Les écritures récurrentes sont des écritures comptables qui se répètent à l'identique à chaque période, comme le loyer mensuel, les assurances, les abonnements, les amortissements et les intérêts d'emprunt. Comme le montant et les comptes sont connus et stables, la même écriture est passée mois après mois avec peu ou pas de changement.
C'est une cible d'automatisation évidente, et étonnamment peu servie. Les passer à la main est de la pure répétition : le comptable ressaisit les mêmes lignes à chaque clôture, sans rien y gagner sinon le risque de se tromper sur un montant ou d'en oublier une. Multipliez cela par des dizaines d'écritures récurrentes et plusieurs entités, et c'est un temps significatif passé sur un travail qu'une règle pourrait faire.

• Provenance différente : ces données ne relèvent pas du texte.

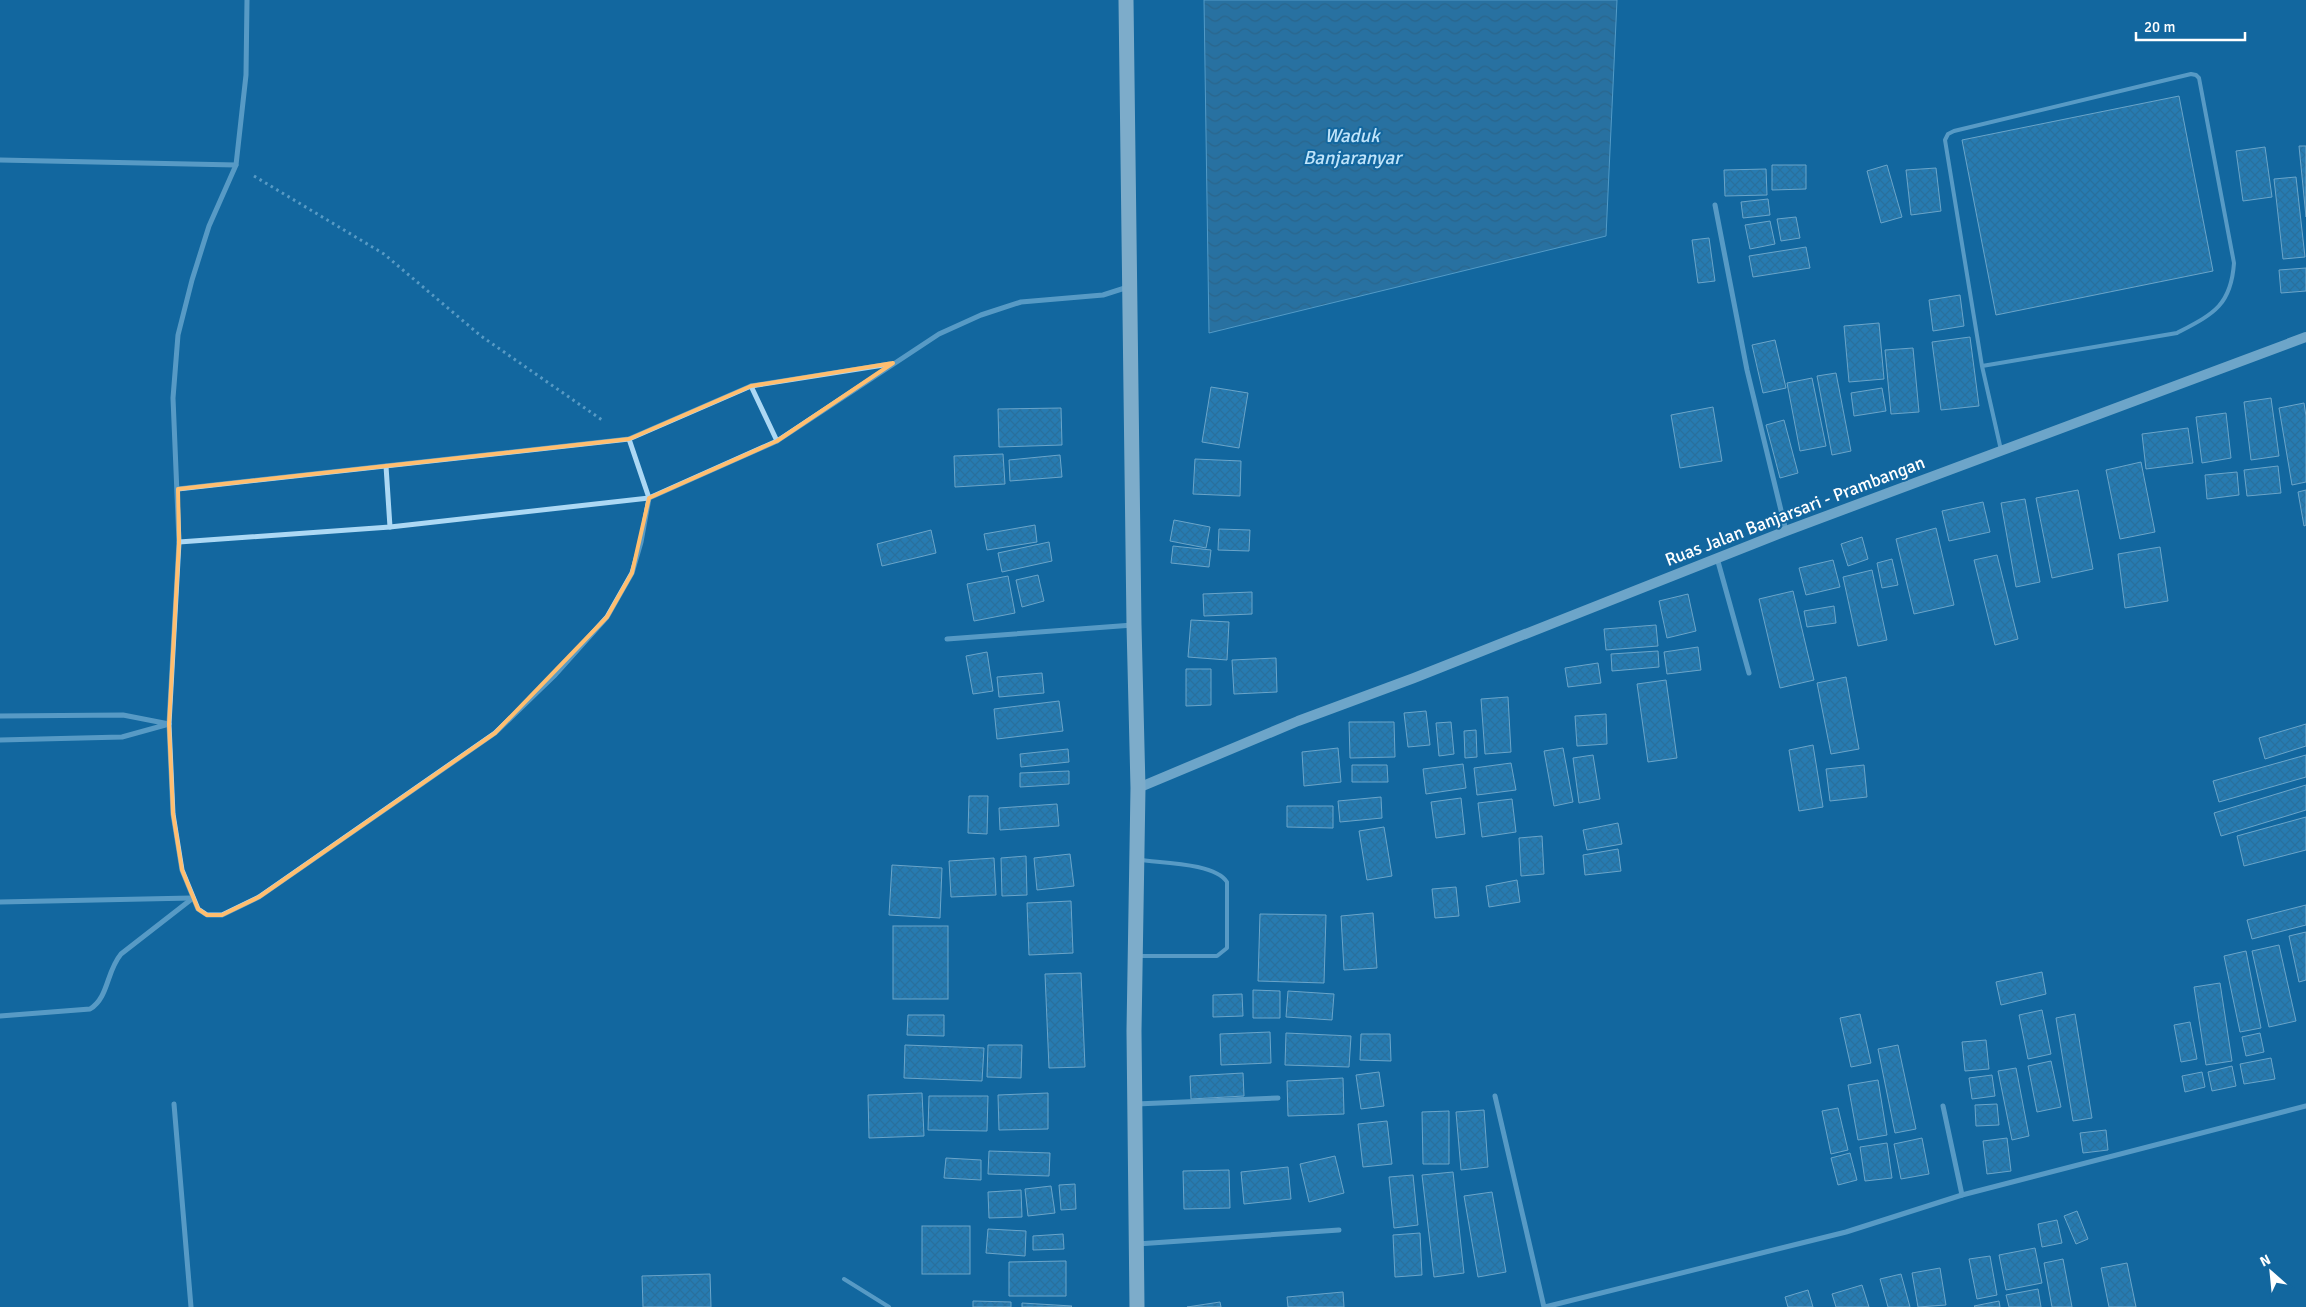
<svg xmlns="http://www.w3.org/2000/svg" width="2306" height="1307" font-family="Signika,sans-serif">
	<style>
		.water { fill: url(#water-waves); stroke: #9ed6f7 }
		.building { fill: url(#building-cross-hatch); stroke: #d4eefd }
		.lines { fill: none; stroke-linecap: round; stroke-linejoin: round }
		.path { stroke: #acd8f4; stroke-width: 3; stroke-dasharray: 2.5 4; stroke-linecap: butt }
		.lane { stroke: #acd8f4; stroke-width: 4 }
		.street { stroke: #acd8f4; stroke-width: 5 }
		.secondary { stroke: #dcf0fd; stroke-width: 10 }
		.highway { stroke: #fff; stroke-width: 15 }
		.marked { fill: none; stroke: #ffbe6f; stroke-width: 4; stroke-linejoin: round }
		.labels { text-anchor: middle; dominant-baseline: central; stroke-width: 4; stroke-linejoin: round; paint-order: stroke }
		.street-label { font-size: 18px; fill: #fff; stroke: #13679f }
		.water-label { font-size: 19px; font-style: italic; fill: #c0e4fa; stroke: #13679f }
	</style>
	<defs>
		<pattern id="water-waves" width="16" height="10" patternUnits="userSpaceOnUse" patternTransform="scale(1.25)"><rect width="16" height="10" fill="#437da4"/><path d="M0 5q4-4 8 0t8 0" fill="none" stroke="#486478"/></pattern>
		<pattern id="building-cross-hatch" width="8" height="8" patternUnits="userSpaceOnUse" patternTransform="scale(1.25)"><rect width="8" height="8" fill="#4193c7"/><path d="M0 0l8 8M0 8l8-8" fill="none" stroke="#457a9c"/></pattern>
	</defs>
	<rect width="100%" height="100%" fill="#13679f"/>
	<path class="water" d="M1204,0H1617L1606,236L1209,333Z"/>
	<g class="building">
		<path d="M2179,96L2213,271L1996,315L1962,140Z"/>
		<path d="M2299,146H2306V217Z"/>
		<path d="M2265,147L2272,197L2243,201L2236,151Z"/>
		<path d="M1772,165H1806V189L1772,190Z"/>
		<path d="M1887,165L1902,217L1881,223L1867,171Z"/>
		<path d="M1936,168L1941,211L1911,215L1906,170Z"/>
		<path d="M1766,169L1767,195L1725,196L1724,170Z"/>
		<path d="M2296,177L2305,257L2283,259L2274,179Z"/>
		<path d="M1768,199L1770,215L1743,218L1741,202Z"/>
		<path d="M1796,217L1800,238L1781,241L1777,219Z"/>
		<path d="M1770,221L1775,244L1750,249L1745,225Z"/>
		<path d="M1709,238L1715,281L1698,283L1692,240Z"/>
		<path d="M1806,247L1810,268L1753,277L1749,256Z"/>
		<path d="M2306,268V291L2281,293L2279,270Z"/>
		<path d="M1960,295L1964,326L1933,331L1929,300Z"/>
		<path d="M1879,323L1884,379L1849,382L1844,326Z"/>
		<path d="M1970,337L1979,406L1941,410L1932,342Z"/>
		<path d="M1775,340L1786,388L1763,393L1752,345Z"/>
		<path d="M1913,348L1919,412L1891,414L1885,350Z"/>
		<path d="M1836,373L1851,451L1832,455L1817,376Z"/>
		<path d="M1812,378L1826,446L1800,451L1787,383Z"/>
		<path d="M1211,387L1248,393L1239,448L1202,442Z"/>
		<path d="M1882,388L1886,411L1854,416L1851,393Z"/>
		<path d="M2271,398L2279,456L2251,460L2244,402Z"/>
		<path d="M2304,403L2306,416V482L2292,485L2279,408Z"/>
		<path d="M1713,407L1722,461L1680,468L1671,415Z"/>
		<path d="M1061,408L1062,445L999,447L998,409Z"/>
		<path d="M2226,413L2231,458L2202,463L2196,417Z"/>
		<path d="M1784,420L1798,473L1780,478L1766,425Z"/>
		<path d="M2188,428L2193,463L2146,469L2142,434Z"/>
		<path d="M1003,454L1005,484L955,487L954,456Z"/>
		<path d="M1060,455L1062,477L1010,481L1009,460Z"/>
		<path d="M1195,459L1241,461L1240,496L1193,494Z"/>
		<path d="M2141,462L2155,532L2120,539L2106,470Z"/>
		<path d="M2278,466L2281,493L2247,496L2244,470Z"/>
		<path d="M2237,472L2239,495L2207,499L2205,475Z"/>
		<path d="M2078,490L2093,569L2052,578L2036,498Z"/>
		<path d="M2306,490V525L2304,526L2298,492Z"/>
		<path d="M2025,499L2040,582L2016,587L2001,503Z"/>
		<path d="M1983,502L1990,532L1949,541L1942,511Z"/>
		<path d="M1174,520L1210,527L1206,548L1170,541Z"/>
		<path d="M1035,525L1037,542L987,550L984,534Z"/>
		<path d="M1936,528L1954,605L1914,614L1896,539Z"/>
		<path d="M1219,529L1250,530L1249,551L1218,550Z"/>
		<path d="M931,530L936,553L882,566L877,544Z"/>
		<path d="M1862,537L1868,559L1848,566L1841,544Z"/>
		<path d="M1049,542L1052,561L1002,572L998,553Z"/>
		<path d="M1173,546L1211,550L1209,567L1171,563Z"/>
		<path d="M2160,547L2168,601L2125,608L2118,554Z"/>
		<path d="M1997,555L2018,639L1995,645L1974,560Z"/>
		<path d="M1892,559L1898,585L1882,588L1877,563Z"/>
		<path d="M1833,560L1840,587L1806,595L1799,568Z"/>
		<path d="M1872,570L1887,640L1858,646L1843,577Z"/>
		<path d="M1038,575L1044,601L1022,607L1016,580Z"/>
		<path d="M1008,576L1015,613L974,621L967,584Z"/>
		<path d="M1793,591L1814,680L1780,688L1759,599Z"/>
		<path d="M1252,592V614L1204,616L1203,594Z"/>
		<path d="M1688,594L1696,631L1667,638L1659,601Z"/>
		<path d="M1834,606L1836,623L1807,627L1804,611Z"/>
		<path d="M1191,620L1229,622L1227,660L1188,657Z"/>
		<path d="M1656,625L1658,646L1606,650L1604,629Z"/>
		<path d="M1698,647L1701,670L1667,674L1664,652Z"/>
		<path d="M1658,651L1659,667L1612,671L1611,654Z"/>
		<path d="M987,652L993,691L973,694L966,656Z"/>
		<path d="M1276,658L1277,692L1234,694L1232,660Z"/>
		<path d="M1598,663L1601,683L1568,687L1565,668Z"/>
		<path d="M1186,669H1211V705L1186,706Z"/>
		<path d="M1042,673L1044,693L999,697L997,677Z"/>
		<path d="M1846,677L1859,749L1831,754L1817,683Z"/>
		<path d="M1666,680L1677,758L1648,762L1637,684Z"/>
		<path d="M1508,697L1511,752L1485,754L1481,699Z"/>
		<path d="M1059,701L1063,731L997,739L994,709Z"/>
		<path d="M1426,711L1430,745L1408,747L1404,713Z"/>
		<path d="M1606,714L1607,744L1577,746L1575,716Z"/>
		<path d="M1349,722H1394L1395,757L1350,758Z"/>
		<path d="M1451,722L1454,754L1439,756L1436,723Z"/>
		<path d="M2306,724V746L2265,759L2259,738Z"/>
		<path d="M1476,730L1477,757L1465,758L1464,731Z"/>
		<path d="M1813,745L1823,807L1799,811L1789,750Z"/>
		<path d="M1338,748L1341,782L1304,786L1302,752Z"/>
		<path d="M1563,748L1573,802L1554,806L1544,751Z"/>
		<path d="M1068,749L1069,762L1021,767L1020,754Z"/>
		<path d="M1593,755L1600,799L1579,803L1573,758Z"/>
		<path d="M2306,755V777L2219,802L2213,781Z"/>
		<path d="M1511,763L1516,790L1477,795L1474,768Z"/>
		<path d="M1463,764L1466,788L1426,794L1423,769Z"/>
		<path d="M1352,765H1387L1388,782H1352Z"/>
		<path d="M1864,765L1867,797L1830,801L1826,769Z"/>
		<path d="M1069,771V784L1020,787V773Z"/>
		<path d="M2306,785V810L2221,836L2214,813Z"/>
		<path d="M969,796H988L987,834L968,833Z"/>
		<path d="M1381,797L1382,818L1340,822L1338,801Z"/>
		<path d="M1461,798L1465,834L1436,838L1431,802Z"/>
		<path d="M1512,799L1516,832L1482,837L1478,803Z"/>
		<path d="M1057,804L1059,826L1000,830L999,808Z"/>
		<path d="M1287,806H1333V828L1287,827Z"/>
		<path d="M2306,817V850L2244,866L2237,836Z"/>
		<path d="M1618,823L1622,844L1587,850L1583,830Z"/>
		<path d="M1384,827L1392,876L1367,880L1359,831Z"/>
		<path d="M1542,836L1544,874L1521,876L1519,838Z"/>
		<path d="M1618,849L1621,871L1585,875L1583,855Z"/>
		<path d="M1070,854L1074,886L1037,890L1034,858Z"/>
		<path d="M1026,856L1027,895L1002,896L1001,858Z"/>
		<path d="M994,858L996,895L951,897L949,861Z"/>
		<path d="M892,865L942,868L940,918L889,915Z"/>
		<path d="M1517,880L1520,902L1489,907L1486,886Z"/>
		<path d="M1456,887L1459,916L1435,918L1432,889Z"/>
		<path d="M1071,901L1073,953L1029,955L1027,903Z"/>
		<path d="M2306,905V925L2252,939L2247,920Z"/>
		<path d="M1373,913L1377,968L1344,970L1341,916Z"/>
		<path d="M1260,914L1326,915L1324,983L1258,981Z"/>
		<rect x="893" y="926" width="55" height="73"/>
		<path d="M2306,932V980L2299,982L2289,936Z"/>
		<path d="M2279,945L2296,1021L2269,1027L2252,951Z"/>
		<path d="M2246,951L2261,1028L2240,1032L2224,956Z"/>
		<path d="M2042,972L2046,994L2001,1005L1996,982Z"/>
		<path d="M1081,973L1085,1067L1049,1068L1045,974Z"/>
		<path d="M2220,983L2232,1061L2206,1065L2194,987Z"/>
		<path d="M1253,990L1280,991V1018H1253Z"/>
		<path d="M1288,991L1334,994L1332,1020L1286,1017Z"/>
		<path d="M1242,994L1243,1016L1213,1017V995Z"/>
		<path d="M2042,1010L2051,1054L2028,1059L2019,1015Z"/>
		<path d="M1860,1014L1871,1063L1851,1067L1840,1018Z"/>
		<path d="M2075,1014L2092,1118L2073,1121L2056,1018Z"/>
		<path d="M908,1015H944V1036L907,1035Z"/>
		<path d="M2190,1022L2197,1059L2181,1062L2174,1025Z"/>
		<path d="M1270,1032L1271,1063L1221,1065L1220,1034Z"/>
		<path d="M1286,1033L1351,1036L1349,1067L1285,1065Z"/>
		<path d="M2260,1033L2264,1052L2246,1056L2242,1037Z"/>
		<path d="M1361,1034H1390L1391,1061L1360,1060Z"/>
		<path d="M1986,1040L1989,1069L1965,1071L1962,1042Z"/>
		<path d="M905,1045L984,1048L982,1081L904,1078Z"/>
		<path d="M988,1045H1022L1021,1078L987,1077Z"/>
		<path d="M1898,1045L1916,1129L1895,1133L1878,1049Z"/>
		<path d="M2271,1058L2275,1079L2244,1084L2240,1064Z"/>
		<path d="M2051,1061L2061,1107L2037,1112L2028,1066Z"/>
		<path d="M2232,1066L2236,1086L2212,1091L2208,1072Z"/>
		<path d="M2016,1068L2029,1136L2012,1140L1998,1071Z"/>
		<path d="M1379,1072L1384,1106L1361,1109L1356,1075Z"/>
		<path d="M2202,1072L2205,1087L2185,1092L2182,1076Z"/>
		<path d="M1243,1073L1244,1096L1191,1099L1190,1076Z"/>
		<path d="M1992,1075L1995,1096L1972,1099L1969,1078Z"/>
		<path d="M1343,1078L1344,1114L1288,1116L1287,1081Z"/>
		<path d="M1878,1080L1887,1135L1858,1140L1848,1085Z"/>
		<path d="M922,1093L924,1136L869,1138L868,1095Z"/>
		<path d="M1048,1093V1129L999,1130L998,1095Z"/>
		<path d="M929,1096H988L987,1131L928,1130Z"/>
		<path d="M1997,1104L1999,1125L1976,1126L1975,1105Z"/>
		<path d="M1838,1108L1848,1150L1831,1154L1822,1111Z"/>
		<path d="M1484,1110L1488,1167L1461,1170L1456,1112Z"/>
		<path d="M1449,1111V1164H1423L1422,1112Z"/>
		<path d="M1387,1121L1392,1164L1363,1167L1358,1124Z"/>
		<path d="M2106,1130L2108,1150L2083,1153L2080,1133Z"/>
		<path d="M1922,1138L1929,1174L1901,1179L1894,1144Z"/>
		<path d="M2007,1138L2011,1171L1987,1174L1983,1141Z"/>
		<path d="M1887,1143L1892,1178L1865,1181L1860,1147Z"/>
		<path d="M989,1151L1050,1153L1049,1176L988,1174Z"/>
		<path d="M1850,1153L1857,1180L1838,1185L1831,1158Z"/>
		<path d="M1335,1156L1344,1193L1309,1202L1300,1164Z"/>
		<path d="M946,1158L981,1160V1180L944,1178Z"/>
		<path d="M1288,1167L1291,1199L1244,1204L1241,1172Z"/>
		<path d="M1229,1170L1230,1208L1184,1209L1183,1171Z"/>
		<path d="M1453,1172L1464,1273L1434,1277L1422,1175Z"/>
		<path d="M1413,1175L1418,1225L1394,1228L1389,1177Z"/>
		<path d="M1075,1184L1076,1209L1061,1210L1059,1185Z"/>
		<path d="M1051,1186L1055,1213L1028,1216L1025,1189Z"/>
		<path d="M1021,1190L1022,1217L989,1218L988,1192Z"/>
		<path d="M1492,1192L1506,1272L1478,1277L1464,1196Z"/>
		<path d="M2077,1211L2088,1239L2076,1244L2064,1216Z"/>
		<path d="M2057,1220L2062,1243L2042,1247L2038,1224Z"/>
		<rect x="922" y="1226" width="48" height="48"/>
		<path d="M988,1229L1026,1231L1025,1256L986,1253Z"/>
		<path d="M1420,1233L1422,1275L1395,1277L1393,1235Z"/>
		<path d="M1063,1234L1064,1249L1033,1250V1236Z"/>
		<path d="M2035,1248L2042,1283L2006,1290L1999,1255Z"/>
		<path d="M1990,1256L1997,1295L1977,1299L1969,1259Z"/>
		<path d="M2063,1259L2072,1307H2052L2044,1263Z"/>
		<path d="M1066,1261V1296H1009V1262Z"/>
		<path d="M2127,1263L2136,1307H2109L2101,1268Z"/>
		<path d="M1940,1268L1946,1305L1918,1307L1912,1273Z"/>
		<path d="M710,1274L711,1307H643L642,1276Z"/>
		<path d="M1901,1274L1910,1307H1888L1880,1279Z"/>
		<path d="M1862,1285L1869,1307H1836L1832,1294Z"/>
		<path d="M2038,1289L2041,1307H2009L2006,1295Z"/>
		<path d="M1808,1290L1813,1307H1788L1785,1297Z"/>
		<path d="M1343,1292L1344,1307H1288L1287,1297Z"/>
		<path d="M973,1301L1011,1302V1307H973Z"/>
		<path d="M1999,1301L2000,1307H1975L1974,1306Z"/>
		<path d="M1220,1302L1221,1307H1187Z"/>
		<path d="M1022,1303L1072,1306L1071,1307H1022Z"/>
	</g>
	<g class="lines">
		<path class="path" d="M254,176L384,254L481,336L602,420"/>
		<g class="lane">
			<path d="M1982,366L2177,333C2213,314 2231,306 2234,263L2199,78L2196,75L2191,74L1954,131L1948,134L1945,140L1982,366L2001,450"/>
			<path d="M1138,956H1217L1227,948V882C1215,863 1162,863 1141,860"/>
			<path d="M844,1279L889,1307"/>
		</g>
		<g class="street">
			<path d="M247,0L246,75L236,165L209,226L192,280L178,335L173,398L179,542L169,724L173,814L182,870L198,909L207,915H222L259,897L495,733L554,676L607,617L632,573L641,542L649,498L629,439"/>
			<path d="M0,160L236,165"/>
			<path d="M1715,205L1747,370L1786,531"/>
			<path d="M751,386L777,441"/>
			<path d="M386,466L390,527"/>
			<path d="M178,489L629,439L751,386L890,364"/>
			<path d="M179,542L390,527L649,498L777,441L939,334L981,315L1021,302L1103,295L1128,287"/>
			<path d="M1717,558L1749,673"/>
			<path d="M947,639L1133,625"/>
			<path d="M0,716L123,715L169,724L122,737L0,740"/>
			<path d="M0,902L192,898"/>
			<path d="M0,1016L90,1009C109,997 106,972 121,954L193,898"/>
			<path d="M1495,1096L1544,1307"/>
			<path d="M174,1104L191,1307"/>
			<path d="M1136,1104L1278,1098"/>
			<path d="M1943,1106L1962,1195"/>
			<path d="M1137,1244L1339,1230"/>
			<path d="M1545,1307L1846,1232L1962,1195L2306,1106"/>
		</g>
		<path class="secondary" d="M1138,788L1298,721L1414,678L1786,531L2306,337"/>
		<path class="highway" d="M1126,0L1134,625L1138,788L1134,1031L1137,1307"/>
	</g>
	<path d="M0 0H2306V1307H0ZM893,363L777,441L649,498L632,573L607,617L495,733L259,897L222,915H207L198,909L182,870L173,814L169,724L179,542L178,489L629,439L751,386Z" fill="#13679f" fill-opacity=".55" fill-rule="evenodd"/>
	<path class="marked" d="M893,363L777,441L649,498L632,573L607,617L495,733L259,897L222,915H207L198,909L182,870L173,814L169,724L179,542L178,489L629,439L751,386Z"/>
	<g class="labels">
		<g class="street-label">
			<text transform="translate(1795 511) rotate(-21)">Ruas Jalan Banjarsari - Prambangan</text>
		</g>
		<g class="water-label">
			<text x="1352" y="136">Waduk<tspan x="1352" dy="22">Banjaranyar</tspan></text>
		</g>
	</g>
	<g transform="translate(2271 1272) rotate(333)" stroke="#13679f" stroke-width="4" paint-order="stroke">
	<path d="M0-4L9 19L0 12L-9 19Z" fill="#ffffff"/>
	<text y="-8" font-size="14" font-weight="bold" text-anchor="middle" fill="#ffffff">N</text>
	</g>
	<path d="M2136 32v8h109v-8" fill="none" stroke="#ffffff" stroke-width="2.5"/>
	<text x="2144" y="32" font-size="15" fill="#ffffff" stroke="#13679f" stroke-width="4" paint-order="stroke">20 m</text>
</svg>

Le risque n'est pas seulement de l'effort gaspillé. Une écriture récurrente oubliée un mois, ou maintenue au mauvais montant après un changement de contrat, fausse discrètement les comptes jusqu'à ce que quelqu'un s'en aperçoive.
Phacet automatise et contrôle ces écritures. L'agent qui standardise les données comptables à grande échelle applique des passages récurrents cohérents entre périodes et entités, l'agent qui automatise le lettrage à la française garde les écritures résultantes lettrées, et l'agent qui automatise la reconnaissance du revenu et le cut-off gère les régularisations récurrentes de fin de période. Chaque écriture est traçable via un audit trail natif.
Les écritures récurrentes se répètent par définition. Phacet les passe automatiquement et de façon cohérente, pour que l'équipe cesse de ressaisir le prévisible et que les comptes ne manquent jamais une ligne récurrente.